→ **Selected text**:
--*--

Generation of Fibrocyte-Specific Chimeric Mice Transplanted with Col-Luc BM

To generate fibrocyte-specific mice, BM from chimeric mice transplanted with Col-Luc (Col-Luc→wt mice) or chimeric mice transplanted with Col–green fluorescent protein BM (Col-GFP→wt mice) was transplanted into lethally irradiated (1200 rad) wild-type mice (C57/Bl6).

Induction of Liver Injury and Lipopolysaccharide Therapy in Mice

Liver injury was induced via intragastric gavage using CCl4 (diluted 1:4 in corn oil, 150 μL, 12 times over 6 weeks), intravenous infection with TGF-β1–expressing or control adenovirus (1 × 108 PFU) for 72 hours, or surgical ligation of the common bile duct (BDL).4 Lipopolysaccharide (LPS), 6 μg/g weight, was administered i.v. in mice.

Transwell Migration Assay

BM CD45+Col+ cells were placed in the upper chamber of the polyethylene terephthalate track-etched membrane (HTS FluoroBlock Insert, 8.0 μm pore size; BD Biosciences, Franklin Lakes, NJ), and 5 ng/mL TGF-β1 or 1 ng/mL LPS was placed in the bottom chamber. The number of green fluorescent protein (GFP)–positive cells that transmigrated to the bottom chamber was analyzed using fluorescent microscopy after 18 hours, and was calculated relative to the passive transmigration.

--*--

→ **Complete the following**:
#1 Reproduce the stretch of the methods excerpt from "Transwell Migration Assay" through "the passive transmigration.", substituting "lower chamber" for every occurrence of "bottom chamber".
#2 According to the methods excerpt, what pore size does the membrane insert used in the transwell migration assay have?
The items that follow are separate material and are unrelated to the methods excerpt.

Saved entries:
--*--

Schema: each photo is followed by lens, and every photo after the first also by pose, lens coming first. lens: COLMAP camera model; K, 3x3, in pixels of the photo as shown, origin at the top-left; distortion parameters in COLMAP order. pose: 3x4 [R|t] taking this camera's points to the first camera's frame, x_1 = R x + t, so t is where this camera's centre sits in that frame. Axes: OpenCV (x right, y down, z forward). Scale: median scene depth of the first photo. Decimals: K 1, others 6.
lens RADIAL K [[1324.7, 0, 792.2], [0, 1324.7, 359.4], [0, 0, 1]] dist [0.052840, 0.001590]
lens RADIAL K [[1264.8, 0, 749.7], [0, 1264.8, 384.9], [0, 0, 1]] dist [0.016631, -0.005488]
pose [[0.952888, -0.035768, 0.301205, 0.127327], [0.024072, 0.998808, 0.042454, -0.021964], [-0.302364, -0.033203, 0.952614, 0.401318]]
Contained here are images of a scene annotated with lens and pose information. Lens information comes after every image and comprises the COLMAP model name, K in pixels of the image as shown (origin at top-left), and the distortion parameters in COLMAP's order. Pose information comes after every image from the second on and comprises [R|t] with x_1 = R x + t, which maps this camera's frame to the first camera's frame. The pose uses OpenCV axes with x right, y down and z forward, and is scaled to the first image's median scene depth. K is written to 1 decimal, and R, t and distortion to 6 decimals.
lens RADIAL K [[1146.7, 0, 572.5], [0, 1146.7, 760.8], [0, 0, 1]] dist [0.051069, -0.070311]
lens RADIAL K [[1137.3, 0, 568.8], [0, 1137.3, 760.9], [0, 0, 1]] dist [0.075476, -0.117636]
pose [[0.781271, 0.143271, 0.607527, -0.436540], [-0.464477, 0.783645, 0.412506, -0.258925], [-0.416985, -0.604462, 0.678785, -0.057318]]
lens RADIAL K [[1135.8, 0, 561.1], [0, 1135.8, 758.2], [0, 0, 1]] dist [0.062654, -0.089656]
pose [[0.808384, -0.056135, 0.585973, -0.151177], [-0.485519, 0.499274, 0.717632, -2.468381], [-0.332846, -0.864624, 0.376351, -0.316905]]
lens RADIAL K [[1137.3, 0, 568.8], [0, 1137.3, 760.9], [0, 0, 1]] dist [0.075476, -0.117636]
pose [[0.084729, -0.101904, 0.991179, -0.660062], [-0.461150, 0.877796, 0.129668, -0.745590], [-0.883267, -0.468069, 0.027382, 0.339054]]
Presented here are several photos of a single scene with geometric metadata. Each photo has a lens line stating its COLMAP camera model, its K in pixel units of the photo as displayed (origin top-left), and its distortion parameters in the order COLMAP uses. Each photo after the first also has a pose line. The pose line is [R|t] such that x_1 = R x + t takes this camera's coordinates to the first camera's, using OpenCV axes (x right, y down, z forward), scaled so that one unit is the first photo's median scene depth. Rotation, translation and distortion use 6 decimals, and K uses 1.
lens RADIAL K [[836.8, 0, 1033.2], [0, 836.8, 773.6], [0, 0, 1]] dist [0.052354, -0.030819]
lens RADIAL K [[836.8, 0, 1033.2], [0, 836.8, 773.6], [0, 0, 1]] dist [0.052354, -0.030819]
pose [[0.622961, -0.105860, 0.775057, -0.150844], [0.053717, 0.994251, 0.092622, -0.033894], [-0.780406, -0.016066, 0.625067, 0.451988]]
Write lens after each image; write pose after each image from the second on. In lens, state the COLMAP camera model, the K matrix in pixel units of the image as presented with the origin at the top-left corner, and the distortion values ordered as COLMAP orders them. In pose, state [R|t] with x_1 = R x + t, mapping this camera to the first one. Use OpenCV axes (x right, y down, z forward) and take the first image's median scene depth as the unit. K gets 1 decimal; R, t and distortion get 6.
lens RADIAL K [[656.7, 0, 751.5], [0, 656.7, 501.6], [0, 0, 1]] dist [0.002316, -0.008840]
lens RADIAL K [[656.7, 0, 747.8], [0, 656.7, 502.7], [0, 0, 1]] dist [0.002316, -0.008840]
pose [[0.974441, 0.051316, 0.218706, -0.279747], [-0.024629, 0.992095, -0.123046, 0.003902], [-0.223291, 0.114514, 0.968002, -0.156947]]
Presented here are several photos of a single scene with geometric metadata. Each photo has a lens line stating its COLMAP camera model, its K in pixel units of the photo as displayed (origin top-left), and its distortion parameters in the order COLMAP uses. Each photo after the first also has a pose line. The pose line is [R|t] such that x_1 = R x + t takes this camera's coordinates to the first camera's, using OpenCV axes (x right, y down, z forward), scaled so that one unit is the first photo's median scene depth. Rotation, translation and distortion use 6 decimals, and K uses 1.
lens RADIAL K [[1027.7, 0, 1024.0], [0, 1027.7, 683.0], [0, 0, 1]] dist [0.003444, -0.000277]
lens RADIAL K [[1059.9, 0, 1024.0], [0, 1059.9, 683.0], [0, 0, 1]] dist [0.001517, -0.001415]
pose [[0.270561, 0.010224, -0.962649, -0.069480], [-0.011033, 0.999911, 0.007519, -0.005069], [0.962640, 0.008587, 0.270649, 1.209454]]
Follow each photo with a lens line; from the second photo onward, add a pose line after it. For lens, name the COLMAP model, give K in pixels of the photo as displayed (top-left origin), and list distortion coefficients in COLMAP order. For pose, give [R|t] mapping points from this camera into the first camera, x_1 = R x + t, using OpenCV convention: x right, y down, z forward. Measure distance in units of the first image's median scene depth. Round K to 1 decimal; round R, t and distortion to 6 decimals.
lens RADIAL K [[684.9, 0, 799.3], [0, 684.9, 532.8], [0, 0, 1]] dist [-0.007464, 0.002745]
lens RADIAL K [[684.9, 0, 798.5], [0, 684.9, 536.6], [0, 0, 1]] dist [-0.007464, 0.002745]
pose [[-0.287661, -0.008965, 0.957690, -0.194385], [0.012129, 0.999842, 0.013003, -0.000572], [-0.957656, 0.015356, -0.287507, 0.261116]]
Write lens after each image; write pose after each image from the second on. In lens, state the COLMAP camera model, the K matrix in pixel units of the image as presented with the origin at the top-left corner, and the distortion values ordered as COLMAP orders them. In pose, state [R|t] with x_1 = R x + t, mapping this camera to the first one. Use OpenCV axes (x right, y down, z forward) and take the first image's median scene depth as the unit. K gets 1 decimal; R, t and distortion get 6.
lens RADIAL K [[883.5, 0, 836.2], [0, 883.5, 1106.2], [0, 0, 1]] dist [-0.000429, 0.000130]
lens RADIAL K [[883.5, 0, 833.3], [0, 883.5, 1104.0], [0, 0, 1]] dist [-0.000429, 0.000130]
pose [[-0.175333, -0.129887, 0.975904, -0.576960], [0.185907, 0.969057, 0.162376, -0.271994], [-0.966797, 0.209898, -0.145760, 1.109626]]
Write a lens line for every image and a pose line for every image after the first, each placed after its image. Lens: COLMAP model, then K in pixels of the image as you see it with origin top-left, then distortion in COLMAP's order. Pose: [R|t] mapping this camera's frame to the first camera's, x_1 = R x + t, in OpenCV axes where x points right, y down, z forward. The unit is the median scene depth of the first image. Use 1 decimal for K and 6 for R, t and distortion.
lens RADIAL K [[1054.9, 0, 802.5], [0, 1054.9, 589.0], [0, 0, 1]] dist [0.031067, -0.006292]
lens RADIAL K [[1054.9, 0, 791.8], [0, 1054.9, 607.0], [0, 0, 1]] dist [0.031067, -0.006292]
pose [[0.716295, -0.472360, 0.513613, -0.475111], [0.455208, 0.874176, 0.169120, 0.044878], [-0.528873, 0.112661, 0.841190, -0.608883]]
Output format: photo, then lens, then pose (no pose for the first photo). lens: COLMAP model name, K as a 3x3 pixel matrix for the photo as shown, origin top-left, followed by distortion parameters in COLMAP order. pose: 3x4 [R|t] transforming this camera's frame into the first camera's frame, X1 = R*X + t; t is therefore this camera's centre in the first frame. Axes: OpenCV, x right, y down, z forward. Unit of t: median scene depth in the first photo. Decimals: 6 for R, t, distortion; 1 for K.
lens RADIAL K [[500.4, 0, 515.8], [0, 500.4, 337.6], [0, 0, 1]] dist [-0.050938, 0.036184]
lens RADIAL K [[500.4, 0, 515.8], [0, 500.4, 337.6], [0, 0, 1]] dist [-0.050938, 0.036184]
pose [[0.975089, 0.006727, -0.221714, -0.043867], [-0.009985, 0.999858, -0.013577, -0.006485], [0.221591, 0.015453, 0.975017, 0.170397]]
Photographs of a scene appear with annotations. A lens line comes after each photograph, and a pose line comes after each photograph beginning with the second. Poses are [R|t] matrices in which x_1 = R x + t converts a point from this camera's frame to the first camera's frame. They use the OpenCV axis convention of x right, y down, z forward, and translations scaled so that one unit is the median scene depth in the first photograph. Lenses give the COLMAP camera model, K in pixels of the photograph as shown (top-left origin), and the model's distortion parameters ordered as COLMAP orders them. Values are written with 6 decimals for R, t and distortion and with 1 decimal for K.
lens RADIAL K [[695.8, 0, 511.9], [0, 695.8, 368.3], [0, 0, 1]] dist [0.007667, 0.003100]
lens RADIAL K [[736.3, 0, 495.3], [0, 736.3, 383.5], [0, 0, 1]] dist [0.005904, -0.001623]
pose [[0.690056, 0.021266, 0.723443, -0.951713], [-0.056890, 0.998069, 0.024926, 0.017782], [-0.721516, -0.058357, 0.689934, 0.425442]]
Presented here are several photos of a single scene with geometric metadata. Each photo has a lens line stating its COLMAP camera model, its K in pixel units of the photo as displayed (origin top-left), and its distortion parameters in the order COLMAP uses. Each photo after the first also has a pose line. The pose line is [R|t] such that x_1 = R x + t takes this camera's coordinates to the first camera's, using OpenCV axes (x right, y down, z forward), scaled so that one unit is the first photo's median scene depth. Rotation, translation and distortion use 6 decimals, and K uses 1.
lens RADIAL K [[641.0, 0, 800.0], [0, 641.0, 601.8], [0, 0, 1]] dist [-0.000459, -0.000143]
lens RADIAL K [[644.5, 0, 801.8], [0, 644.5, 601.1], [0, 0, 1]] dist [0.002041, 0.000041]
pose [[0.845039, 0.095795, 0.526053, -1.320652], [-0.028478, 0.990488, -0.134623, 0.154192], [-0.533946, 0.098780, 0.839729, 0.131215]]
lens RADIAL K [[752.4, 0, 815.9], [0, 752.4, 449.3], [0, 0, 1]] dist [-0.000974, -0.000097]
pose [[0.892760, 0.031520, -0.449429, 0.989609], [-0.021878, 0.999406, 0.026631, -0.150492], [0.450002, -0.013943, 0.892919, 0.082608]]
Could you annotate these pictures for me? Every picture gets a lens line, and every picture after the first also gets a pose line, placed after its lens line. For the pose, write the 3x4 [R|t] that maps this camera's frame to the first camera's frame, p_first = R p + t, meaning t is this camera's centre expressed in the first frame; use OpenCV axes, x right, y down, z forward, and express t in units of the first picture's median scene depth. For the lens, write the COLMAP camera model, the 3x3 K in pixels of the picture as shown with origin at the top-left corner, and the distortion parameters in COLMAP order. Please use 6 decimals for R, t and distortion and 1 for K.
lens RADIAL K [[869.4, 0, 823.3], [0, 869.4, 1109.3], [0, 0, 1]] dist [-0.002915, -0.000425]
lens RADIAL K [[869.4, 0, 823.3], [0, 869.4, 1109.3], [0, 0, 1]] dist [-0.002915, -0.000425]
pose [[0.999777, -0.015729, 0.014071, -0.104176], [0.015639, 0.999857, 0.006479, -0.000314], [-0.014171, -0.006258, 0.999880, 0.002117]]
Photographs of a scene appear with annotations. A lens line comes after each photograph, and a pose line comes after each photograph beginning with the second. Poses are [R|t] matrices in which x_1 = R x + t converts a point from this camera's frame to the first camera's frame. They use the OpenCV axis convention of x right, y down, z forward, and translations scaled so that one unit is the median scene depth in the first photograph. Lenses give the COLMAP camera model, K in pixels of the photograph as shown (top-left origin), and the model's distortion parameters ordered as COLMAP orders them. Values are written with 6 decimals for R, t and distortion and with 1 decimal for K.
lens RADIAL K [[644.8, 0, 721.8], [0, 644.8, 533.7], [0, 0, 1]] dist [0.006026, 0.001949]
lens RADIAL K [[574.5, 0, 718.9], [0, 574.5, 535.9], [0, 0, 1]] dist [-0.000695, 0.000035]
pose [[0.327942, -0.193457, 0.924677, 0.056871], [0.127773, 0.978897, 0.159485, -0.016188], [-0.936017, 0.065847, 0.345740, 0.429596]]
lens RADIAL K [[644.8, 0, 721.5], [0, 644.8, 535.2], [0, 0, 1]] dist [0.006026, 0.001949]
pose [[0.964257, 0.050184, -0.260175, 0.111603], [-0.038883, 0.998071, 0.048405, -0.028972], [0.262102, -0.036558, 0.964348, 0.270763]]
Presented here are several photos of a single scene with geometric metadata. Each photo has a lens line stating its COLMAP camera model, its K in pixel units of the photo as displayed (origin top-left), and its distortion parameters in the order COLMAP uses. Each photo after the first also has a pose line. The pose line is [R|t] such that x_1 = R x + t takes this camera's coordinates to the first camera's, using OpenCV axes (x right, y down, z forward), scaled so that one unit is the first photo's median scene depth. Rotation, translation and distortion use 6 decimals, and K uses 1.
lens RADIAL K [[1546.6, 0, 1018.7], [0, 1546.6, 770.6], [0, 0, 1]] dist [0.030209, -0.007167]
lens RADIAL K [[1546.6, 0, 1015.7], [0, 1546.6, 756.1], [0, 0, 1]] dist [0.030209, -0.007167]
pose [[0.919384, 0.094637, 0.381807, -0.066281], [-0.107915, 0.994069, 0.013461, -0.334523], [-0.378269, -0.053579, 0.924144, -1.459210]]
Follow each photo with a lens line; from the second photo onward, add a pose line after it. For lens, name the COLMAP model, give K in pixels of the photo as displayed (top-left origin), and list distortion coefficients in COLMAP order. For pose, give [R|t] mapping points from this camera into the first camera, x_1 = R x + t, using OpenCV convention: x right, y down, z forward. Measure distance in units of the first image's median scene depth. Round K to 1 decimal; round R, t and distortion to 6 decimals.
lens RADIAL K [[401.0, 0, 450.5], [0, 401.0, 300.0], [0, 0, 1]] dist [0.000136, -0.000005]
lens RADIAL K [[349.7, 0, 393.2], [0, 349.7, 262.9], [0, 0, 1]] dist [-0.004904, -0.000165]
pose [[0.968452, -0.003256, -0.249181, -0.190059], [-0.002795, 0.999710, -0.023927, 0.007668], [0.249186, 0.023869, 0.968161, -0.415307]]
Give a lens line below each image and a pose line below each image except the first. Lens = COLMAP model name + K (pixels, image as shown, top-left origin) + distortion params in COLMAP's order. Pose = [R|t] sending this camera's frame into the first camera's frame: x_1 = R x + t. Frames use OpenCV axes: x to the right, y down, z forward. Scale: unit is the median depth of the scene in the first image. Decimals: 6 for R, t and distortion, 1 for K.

--*--

→ **Task responses**:
#1
Transwell Migration Assay

BM CD45+Col+ cells were placed in the upper chamber of the polyethylene terephthalate track-etched membrane (HTS FluoroBlock Insert, 8.0 μm pore size; BD Biosciences, Franklin Lakes, NJ), and 5 ng/mL TGF-β1 or 1 ng/mL LPS was placed in the lower chamber. The number of green fluorescent protein (GFP)–positive cells that transmigrated to the lower chamber was analyzed using fluorescent microscopy after 18 hours, and was calculated relative to the passive transmigration.

#2 8.0 μm